恋する淑女は、会議室で夢を見る
ユキに聞いたところでは、寝ぼけ眼で専務の車から降りると、
寝室へ直行し服を脱ぎ散らかすようにしてベッドに潜り込んだという。
そう言われればそんな気もする…が、やっぱり覚えていない。
とにかくマー先輩とのことはこれからどうしたらいいのかと、そのことで頭が一杯だったので
今朝になるまで、送ってくれた桐谷専務のことはあまり深く考えていなかった。
「真優」
「あ、高橋くん
おはよう」
週に1度か2度、同期の高橋とは通勤の途中で合流でする。
今朝も高橋に声をかけられて、真優の悩みは一旦打ち切られた。
―― とりあえず専務にはお礼を言って、あやまっておこう
・・・
チン
―― ん?
エレベーターから降りて、廊下を進むにつれ今日は様子が違っていた。
いつもなら努めて静かに歩いている秘書課の先輩たちが、カツカツと靴音を響かせながら慌ただしく廊下を行き来している。

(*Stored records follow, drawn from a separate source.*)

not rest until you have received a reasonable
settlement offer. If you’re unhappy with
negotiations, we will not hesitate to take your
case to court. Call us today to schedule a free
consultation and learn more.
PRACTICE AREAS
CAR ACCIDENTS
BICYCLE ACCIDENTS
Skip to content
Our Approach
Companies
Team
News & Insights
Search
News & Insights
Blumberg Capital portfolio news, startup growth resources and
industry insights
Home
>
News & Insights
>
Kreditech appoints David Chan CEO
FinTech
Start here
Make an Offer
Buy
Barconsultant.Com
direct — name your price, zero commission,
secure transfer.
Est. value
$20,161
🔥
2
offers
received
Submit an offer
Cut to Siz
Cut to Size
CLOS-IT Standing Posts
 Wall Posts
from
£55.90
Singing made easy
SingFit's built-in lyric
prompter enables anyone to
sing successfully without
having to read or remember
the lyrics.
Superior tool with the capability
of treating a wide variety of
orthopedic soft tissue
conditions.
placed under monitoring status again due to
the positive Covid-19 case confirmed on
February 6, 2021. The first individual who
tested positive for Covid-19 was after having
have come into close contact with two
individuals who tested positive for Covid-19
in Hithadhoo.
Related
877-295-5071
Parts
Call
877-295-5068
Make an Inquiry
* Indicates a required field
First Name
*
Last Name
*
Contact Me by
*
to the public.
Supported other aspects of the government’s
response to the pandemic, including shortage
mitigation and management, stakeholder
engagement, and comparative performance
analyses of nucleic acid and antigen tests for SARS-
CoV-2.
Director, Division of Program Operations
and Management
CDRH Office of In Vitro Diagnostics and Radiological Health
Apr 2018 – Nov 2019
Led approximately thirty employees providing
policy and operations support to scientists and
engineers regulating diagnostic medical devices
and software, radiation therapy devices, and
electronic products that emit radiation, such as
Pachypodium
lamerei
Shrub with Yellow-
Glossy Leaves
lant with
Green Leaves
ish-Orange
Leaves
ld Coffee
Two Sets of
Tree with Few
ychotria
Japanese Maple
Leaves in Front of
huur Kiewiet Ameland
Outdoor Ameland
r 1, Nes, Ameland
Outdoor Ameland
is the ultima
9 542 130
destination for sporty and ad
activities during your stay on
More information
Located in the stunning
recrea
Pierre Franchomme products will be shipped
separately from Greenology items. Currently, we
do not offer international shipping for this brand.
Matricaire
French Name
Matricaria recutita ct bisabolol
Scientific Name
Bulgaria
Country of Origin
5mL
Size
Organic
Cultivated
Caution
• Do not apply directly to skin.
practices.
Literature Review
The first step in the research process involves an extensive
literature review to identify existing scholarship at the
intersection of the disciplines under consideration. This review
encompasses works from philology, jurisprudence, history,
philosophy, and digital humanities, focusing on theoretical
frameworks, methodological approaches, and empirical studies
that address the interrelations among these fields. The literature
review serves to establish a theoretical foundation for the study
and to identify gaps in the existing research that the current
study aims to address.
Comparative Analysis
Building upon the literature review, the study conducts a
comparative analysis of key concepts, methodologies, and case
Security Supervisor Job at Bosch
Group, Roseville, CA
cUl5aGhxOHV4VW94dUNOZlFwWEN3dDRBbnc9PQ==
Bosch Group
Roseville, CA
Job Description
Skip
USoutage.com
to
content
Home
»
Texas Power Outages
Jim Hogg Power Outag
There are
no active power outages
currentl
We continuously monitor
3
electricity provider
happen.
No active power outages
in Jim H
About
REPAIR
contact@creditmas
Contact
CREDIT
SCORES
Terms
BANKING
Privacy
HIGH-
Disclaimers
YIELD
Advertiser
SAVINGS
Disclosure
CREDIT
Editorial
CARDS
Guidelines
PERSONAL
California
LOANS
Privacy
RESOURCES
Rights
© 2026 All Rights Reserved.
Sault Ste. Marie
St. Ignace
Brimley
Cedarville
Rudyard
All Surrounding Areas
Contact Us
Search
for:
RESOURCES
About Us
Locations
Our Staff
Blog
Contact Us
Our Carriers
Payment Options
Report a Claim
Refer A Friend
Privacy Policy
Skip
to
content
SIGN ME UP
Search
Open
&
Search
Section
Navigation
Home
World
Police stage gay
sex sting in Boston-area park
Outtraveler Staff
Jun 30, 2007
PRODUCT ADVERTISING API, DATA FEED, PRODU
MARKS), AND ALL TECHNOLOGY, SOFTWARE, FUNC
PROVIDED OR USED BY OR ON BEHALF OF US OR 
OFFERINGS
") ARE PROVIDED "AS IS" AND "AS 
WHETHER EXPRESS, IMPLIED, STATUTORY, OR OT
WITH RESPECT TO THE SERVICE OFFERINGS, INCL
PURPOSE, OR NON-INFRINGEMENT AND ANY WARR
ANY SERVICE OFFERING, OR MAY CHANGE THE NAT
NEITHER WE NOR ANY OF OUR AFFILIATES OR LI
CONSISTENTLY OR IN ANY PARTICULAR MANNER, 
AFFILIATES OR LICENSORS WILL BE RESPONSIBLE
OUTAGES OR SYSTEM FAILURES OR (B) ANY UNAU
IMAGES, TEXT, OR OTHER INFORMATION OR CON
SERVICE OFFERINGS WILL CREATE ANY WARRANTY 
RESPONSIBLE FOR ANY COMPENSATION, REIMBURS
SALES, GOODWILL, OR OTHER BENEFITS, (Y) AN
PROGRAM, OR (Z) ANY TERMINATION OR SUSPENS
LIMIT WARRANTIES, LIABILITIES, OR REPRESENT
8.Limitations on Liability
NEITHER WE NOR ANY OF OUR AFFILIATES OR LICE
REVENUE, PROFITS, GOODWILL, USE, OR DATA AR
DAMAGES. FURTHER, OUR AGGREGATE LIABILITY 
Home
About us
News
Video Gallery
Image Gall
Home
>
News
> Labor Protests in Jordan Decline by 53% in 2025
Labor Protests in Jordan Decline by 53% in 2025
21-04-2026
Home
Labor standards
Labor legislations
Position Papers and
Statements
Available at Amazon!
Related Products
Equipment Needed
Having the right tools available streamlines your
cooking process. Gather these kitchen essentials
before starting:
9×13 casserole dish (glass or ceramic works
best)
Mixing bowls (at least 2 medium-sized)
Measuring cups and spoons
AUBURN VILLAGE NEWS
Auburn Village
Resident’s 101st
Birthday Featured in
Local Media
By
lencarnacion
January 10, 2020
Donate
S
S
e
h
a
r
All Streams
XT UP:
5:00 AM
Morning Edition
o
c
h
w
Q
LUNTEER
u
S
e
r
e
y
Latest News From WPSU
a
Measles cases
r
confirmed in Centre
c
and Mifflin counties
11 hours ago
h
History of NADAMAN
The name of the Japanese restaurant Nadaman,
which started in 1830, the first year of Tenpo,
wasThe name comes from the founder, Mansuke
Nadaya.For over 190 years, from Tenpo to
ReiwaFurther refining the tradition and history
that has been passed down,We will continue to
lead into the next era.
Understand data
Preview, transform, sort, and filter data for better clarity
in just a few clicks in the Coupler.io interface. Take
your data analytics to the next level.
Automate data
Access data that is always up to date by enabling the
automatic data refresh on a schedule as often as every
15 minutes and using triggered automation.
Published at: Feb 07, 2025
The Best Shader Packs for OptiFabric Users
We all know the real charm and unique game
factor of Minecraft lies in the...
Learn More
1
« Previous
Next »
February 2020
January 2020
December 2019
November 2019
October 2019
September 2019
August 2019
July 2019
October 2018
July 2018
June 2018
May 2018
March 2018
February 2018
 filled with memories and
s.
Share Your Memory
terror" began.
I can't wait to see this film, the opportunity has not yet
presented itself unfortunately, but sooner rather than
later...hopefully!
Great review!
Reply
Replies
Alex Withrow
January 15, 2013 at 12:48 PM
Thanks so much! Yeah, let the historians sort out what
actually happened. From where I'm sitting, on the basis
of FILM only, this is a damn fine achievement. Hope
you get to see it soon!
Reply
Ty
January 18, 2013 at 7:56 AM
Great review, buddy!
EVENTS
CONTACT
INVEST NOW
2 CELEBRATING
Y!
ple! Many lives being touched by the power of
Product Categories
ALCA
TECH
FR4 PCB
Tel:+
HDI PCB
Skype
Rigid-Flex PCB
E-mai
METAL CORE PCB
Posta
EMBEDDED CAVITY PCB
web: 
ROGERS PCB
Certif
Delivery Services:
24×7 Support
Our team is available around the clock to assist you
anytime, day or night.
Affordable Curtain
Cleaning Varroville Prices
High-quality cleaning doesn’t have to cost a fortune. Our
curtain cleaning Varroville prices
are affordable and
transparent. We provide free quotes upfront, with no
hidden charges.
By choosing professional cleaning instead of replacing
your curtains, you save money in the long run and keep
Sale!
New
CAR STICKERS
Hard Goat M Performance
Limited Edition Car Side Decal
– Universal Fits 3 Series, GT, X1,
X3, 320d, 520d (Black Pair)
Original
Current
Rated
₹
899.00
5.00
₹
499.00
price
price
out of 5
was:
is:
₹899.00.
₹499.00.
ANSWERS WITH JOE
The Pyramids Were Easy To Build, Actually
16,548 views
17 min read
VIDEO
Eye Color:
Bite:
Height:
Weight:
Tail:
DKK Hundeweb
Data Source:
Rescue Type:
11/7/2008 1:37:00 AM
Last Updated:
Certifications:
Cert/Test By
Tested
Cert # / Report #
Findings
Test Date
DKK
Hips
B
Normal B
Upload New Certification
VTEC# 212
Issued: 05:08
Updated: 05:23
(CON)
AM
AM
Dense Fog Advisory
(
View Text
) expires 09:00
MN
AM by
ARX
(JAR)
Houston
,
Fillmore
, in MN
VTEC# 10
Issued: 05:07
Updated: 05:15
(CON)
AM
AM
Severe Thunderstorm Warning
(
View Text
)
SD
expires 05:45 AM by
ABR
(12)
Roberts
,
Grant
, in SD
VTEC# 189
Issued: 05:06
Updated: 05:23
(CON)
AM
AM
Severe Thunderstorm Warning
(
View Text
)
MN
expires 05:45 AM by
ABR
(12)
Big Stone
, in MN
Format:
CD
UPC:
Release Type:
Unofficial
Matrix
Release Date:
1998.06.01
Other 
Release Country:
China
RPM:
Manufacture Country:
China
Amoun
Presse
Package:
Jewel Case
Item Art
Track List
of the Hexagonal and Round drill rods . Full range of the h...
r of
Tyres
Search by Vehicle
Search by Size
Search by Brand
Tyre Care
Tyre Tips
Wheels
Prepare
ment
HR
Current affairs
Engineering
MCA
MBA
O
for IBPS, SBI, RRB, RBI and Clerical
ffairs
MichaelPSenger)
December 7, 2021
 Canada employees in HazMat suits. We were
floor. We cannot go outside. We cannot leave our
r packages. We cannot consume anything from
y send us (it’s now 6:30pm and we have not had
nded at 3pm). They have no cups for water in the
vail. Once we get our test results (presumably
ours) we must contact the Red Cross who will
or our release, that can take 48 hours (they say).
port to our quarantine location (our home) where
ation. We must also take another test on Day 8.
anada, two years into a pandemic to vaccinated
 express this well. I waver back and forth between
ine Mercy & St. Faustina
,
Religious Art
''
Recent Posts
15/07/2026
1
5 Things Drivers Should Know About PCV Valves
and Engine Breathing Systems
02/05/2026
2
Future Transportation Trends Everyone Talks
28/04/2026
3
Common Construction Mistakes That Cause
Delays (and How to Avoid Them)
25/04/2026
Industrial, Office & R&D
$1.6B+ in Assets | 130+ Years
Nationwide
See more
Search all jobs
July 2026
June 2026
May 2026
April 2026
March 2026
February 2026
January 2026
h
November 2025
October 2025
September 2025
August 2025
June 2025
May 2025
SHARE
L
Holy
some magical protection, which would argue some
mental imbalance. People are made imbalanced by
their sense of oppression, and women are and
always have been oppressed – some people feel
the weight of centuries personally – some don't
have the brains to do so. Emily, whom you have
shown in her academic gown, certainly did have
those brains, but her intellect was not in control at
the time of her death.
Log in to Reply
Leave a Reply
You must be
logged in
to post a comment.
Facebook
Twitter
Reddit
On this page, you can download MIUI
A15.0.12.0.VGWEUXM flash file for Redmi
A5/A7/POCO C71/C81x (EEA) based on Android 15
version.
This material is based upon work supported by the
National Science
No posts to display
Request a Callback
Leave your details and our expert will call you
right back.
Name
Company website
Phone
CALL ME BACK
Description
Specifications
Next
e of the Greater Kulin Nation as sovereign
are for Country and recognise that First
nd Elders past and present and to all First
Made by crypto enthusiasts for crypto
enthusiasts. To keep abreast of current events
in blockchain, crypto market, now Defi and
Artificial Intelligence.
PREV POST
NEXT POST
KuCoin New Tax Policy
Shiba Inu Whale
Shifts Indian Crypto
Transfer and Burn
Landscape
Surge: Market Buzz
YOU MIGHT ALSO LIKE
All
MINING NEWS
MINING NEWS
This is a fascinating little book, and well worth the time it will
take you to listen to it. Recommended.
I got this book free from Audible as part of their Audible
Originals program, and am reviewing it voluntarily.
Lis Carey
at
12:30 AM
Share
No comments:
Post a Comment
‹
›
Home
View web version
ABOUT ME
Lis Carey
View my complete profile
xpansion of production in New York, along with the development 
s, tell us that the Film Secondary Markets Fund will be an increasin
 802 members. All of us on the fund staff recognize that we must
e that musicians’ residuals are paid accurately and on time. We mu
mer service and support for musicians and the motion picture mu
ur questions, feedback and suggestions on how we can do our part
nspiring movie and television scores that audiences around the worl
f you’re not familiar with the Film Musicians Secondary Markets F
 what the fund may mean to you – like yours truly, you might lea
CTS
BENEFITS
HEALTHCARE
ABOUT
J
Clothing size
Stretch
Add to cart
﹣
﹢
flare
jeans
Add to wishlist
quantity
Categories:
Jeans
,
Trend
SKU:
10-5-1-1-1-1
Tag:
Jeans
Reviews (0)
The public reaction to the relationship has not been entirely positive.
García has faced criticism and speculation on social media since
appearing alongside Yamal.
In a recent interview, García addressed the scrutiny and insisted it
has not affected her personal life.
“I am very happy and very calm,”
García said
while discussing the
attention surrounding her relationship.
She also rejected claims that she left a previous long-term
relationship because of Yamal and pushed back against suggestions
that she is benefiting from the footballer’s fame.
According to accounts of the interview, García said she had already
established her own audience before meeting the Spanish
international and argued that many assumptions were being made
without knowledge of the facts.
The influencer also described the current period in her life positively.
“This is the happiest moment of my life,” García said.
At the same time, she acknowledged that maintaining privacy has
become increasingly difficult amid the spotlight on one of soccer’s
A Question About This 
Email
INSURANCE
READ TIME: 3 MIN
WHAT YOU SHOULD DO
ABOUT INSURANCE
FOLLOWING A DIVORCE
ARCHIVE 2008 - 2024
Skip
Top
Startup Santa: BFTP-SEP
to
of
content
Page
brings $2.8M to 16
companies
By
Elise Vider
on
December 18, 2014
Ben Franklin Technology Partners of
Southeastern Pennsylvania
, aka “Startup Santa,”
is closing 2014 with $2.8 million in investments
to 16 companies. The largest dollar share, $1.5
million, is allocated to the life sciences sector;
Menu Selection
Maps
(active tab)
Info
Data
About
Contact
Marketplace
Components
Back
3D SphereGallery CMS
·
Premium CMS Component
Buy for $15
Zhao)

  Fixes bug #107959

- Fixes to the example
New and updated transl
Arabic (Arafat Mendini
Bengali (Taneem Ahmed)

ちょうど通りかかった杏先輩に、どうかしたんですか? と、聞こうとすると
逆に杏先輩に声を掛けられた
「真優ちゃんも9時から会議 第2会議室ね
急なことなんだけど、今日の午後から社長がお見えになるの
これから1か月間の予定が大幅に変更になるから大変よ
桐谷専務のスケジュールがわかる書類を持って会議に参加したほうがいいわ」
それだけ言って杏先輩は忙しそうに秘書室に入って行った。
―― 社長?
入社してまもない頃にエントランスロビーの端のほうから、
ちょうど車に乗り込む社長を見かけたことがある。
そういえばあの日も、会社全体が緊張しているように見えた。
―― 専務のお父さまは、そんなに怖い人なのかな…
ブルッ
想像して軽く武者震いをした真優は、急いで自分の席につき
桐谷専務のスケジュールの確認をはじめた。